WHAT IS NEEDED: Transcribe the records below. Leave nothing out and change nothing.

Page layout parsing data
+-------+

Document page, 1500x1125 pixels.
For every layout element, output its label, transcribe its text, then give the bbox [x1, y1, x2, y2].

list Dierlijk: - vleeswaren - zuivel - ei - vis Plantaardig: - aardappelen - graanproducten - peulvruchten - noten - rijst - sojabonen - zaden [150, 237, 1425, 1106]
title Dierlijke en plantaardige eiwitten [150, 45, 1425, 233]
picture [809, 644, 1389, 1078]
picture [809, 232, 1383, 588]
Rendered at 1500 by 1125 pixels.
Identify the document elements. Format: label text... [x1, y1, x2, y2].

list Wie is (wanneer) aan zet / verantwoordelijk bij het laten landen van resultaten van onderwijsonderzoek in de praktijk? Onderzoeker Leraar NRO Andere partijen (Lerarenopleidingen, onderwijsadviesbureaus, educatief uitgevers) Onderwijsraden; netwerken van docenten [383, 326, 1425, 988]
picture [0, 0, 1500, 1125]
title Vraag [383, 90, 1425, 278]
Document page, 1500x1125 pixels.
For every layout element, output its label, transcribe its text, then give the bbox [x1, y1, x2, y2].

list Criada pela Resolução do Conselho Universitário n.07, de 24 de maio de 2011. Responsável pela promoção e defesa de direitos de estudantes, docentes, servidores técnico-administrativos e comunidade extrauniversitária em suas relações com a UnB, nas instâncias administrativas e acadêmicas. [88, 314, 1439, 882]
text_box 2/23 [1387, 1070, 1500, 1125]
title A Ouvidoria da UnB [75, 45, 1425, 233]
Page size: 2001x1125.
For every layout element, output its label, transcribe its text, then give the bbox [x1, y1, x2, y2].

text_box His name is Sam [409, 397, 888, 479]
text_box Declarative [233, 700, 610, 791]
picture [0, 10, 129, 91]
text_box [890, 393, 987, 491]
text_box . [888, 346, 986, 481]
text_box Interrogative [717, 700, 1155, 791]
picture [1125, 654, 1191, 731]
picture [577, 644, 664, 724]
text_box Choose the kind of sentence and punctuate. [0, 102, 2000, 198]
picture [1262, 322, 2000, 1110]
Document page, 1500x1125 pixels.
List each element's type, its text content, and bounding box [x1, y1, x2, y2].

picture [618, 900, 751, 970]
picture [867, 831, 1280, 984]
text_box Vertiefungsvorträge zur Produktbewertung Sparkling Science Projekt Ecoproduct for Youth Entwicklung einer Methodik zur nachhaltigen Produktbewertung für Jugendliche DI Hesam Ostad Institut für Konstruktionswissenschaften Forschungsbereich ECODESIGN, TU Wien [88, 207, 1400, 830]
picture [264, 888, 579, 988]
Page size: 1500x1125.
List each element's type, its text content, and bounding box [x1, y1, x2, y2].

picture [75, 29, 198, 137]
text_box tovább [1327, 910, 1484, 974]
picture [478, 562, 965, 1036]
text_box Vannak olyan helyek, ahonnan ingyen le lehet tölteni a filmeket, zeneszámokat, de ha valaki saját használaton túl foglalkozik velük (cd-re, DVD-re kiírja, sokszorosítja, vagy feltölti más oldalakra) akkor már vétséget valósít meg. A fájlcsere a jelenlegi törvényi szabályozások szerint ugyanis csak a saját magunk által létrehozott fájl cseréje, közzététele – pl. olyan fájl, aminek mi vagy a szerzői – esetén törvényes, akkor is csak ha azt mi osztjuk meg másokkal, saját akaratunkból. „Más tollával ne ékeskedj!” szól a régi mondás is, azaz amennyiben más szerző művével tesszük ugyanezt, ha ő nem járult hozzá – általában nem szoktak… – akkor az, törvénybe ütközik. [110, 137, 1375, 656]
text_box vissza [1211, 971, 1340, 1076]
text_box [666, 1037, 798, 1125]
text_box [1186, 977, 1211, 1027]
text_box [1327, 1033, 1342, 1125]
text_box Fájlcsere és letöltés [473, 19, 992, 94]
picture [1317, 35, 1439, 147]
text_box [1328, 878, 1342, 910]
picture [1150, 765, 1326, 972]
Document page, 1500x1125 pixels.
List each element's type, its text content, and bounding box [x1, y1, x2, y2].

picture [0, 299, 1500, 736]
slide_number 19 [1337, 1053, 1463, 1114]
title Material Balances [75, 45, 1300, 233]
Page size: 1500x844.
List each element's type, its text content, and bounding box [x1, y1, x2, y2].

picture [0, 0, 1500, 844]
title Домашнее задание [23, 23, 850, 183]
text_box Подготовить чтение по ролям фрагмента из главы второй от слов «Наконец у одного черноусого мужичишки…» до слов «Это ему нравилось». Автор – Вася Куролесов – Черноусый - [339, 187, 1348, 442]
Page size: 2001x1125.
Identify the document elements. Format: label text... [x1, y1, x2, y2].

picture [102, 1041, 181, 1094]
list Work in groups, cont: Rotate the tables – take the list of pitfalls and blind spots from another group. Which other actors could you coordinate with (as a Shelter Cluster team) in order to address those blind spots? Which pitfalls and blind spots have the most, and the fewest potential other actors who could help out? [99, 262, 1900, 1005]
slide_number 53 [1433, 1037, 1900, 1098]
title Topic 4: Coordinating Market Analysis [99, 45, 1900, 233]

+-------+

SOLUTION FOR THIS TASK:
Document page, 1500x1125 pixels.
For every layout element, output its label, transcribe its text, then give the bbox [x1, y1, x2, y2].

list Dierlijk: - vleeswaren - zuivel - ei - vis Plantaardig: - aardappelen - graanproducten - peulvruchten - noten - rijst - sojabonen - zaden [150, 237, 1425, 1106]
title Dierlijke en plantaardige eiwitten [150, 45, 1425, 233]
picture [809, 644, 1389, 1078]
picture [809, 232, 1383, 588]
Rendered at 1500 by 1125 pixels.
Identify the document elements. Format: label text... [x1, y1, x2, y2].

list Wie is (wanneer) aan zet / verantwoordelijk bij het laten landen van resultaten van onderwijsonderzoek in de praktijk? Onderzoeker Leraar NRO Andere partijen (Lerarenopleidingen, onderwijsadviesbureaus, educatief uitgevers) Onderwijsraden; netwerken van docenten [383, 326, 1425, 988]
picture [0, 0, 1500, 1125]
title Vraag [383, 90, 1425, 278]
Document page, 1500x1125 pixels.
For every layout element, output its label, transcribe its text, then give the bbox [x1, y1, x2, y2].

list Criada pela Resolução do Conselho Universitário n.07, de 24 de maio de 2011. Responsável pela promoção e defesa de direitos de estudantes, docentes, servidores técnico-administrativos e comunidade extrauniversitária em suas relações com a UnB, nas instâncias administrativas e acadêmicas. [88, 314, 1439, 882]
text_box 2/23 [1387, 1070, 1500, 1125]
title A Ouvidoria da UnB [75, 45, 1425, 233]
Page size: 2001x1125.
For every layout element, output its label, transcribe its text, then give the bbox [x1, y1, x2, y2].

text_box His name is Sam [409, 397, 888, 479]
text_box Declarative [233, 700, 610, 791]
picture [0, 10, 129, 91]
text_box [890, 393, 987, 491]
text_box . [888, 346, 986, 481]
text_box Interrogative [717, 700, 1155, 791]
picture [1125, 654, 1191, 731]
picture [577, 644, 664, 724]
text_box Choose the kind of sentence and punctuate. [0, 102, 2000, 198]
picture [1262, 322, 2000, 1110]
Document page, 1500x1125 pixels.
List each element's type, its text content, and bounding box [x1, y1, x2, y2].

picture [618, 900, 751, 970]
picture [867, 831, 1280, 984]
text_box Vertiefungsvorträge zur Produktbewertung Sparkling Science Projekt Ecoproduct for Youth Entwicklung einer Methodik zur nachhaltigen Produktbewertung für Jugendliche DI Hesam Ostad Institut für Konstruktionswissenschaften Forschungsbereich ECODESIGN, TU Wien [88, 207, 1400, 830]
picture [264, 888, 579, 988]
Page size: 1500x1125.
List each element's type, its text content, and bounding box [x1, y1, x2, y2].

picture [75, 29, 198, 137]
text_box tovább [1327, 910, 1484, 974]
picture [478, 562, 965, 1036]
text_box Vannak olyan helyek, ahonnan ingyen le lehet tölteni a filmeket, zeneszámokat, de ha valaki saját használaton túl foglalkozik velük (cd-re, DVD-re kiírja, sokszorosítja, vagy feltölti más oldalakra) akkor már vétséget valósít meg. A fájlcsere a jelenlegi törvényi szabályozások szerint ugyanis csak a saját magunk által létrehozott fájl cseréje, közzététele – pl. olyan fájl, aminek mi vagy a szerzői – esetén törvényes, akkor is csak ha azt mi osztjuk meg másokkal, saját akaratunkból. „Más tollával ne ékeskedj!” szól a régi mondás is, azaz amennyiben más szerző művével tesszük ugyanezt, ha ő nem járult hozzá – általában nem szoktak… – akkor az, törvénybe ütközik. [110, 137, 1375, 656]
text_box vissza [1211, 971, 1340, 1076]
text_box [666, 1037, 798, 1125]
text_box [1186, 977, 1211, 1027]
text_box [1327, 1033, 1342, 1125]
text_box Fájlcsere és letöltés [473, 19, 992, 94]
picture [1317, 35, 1439, 147]
text_box [1328, 878, 1342, 910]
picture [1150, 765, 1326, 972]
Document page, 1500x1125 pixels.
List each element's type, its text content, and bounding box [x1, y1, x2, y2].

picture [0, 299, 1500, 736]
slide_number 19 [1337, 1053, 1463, 1114]
title Material Balances [75, 45, 1300, 233]
Page size: 1500x844.
List each element's type, its text content, and bounding box [x1, y1, x2, y2].

picture [0, 0, 1500, 844]
title Домашнее задание [23, 23, 850, 183]
text_box Подготовить чтение по ролям фрагмента из главы второй от слов «Наконец у одного черноусого мужичишки…» до слов «Это ему нравилось». Автор – Вася Куролесов – Черноусый - [339, 187, 1348, 442]
Page size: 2001x1125.
Identify the document elements. Format: label text... [x1, y1, x2, y2].

picture [102, 1041, 181, 1094]
list Work in groups, cont: Rotate the tables – take the list of pitfalls and blind spots from another group. Which other actors could you coordinate with (as a Shelter Cluster team) in order to address those blind spots? Which pitfalls and blind spots have the most, and the fewest potential other actors who could help out? [99, 262, 1900, 1005]
slide_number 53 [1433, 1037, 1900, 1098]
title Topic 4: Coordinating Market Analysis [99, 45, 1900, 233]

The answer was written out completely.